At first all she saw was turbulent white water, giant chop, a chaos of sloshing and swirling. But as she watched, the turbulence became ordered, took shape. The white water began to swirl in a uniform direction, counterclockwise, around a central point. She identified the center in time to see it sink below the surface and become a dark, spinning, sucking maw.
“Moki, look!” She handed him the glasses.
“I see!” he said, but took them anyway.
She watched his expression as he adjusted the lenses. His smile grew.
“A whirlpool! It’s too close to shore to be from converging currents. It’s got to be a crack in the ocean floor. No, wait!” He lowered the glasses and stared at her, his face flushed with excitement. “A hole! It has to be a hole in the ocean floor, just like the one in New York! We’ve got our own hole here!”
Together—Moki with undisguised glee, Kolabati with growing, gnawing unease—they watched the whirlpool organize and expand. The troubles from the outer world, from the mainland, were intruding on her paradise. That could bring only misfortune. They watched together until it was too dark to see, then went inside and turned on the TV to catch what the news had to say about it. The scientists all agreed—the ocean floor had opened in a fashion similar to the phenomenon in Manhattan’s Central Park. Already the locals had a name for it: moana puka—ocean hole.

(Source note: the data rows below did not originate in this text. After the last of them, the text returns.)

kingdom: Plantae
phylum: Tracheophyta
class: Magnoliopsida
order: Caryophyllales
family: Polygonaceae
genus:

Moki could barely contain his excitement. He wandered the great room, talking a blue streak, gesticulating wildly.
“You know what’s going to happen, Bati? The water’s going to be sucked down into whatever abyss those holes lead to, and it’s going to keep on disappearing into nowhere. And eventually the ocean level is going to drop. And if it drops far enough, do you know what will happen?”
Kolabati shook her head. She had an inescapable feeling that she was witnessing the beginning of the end—of everything.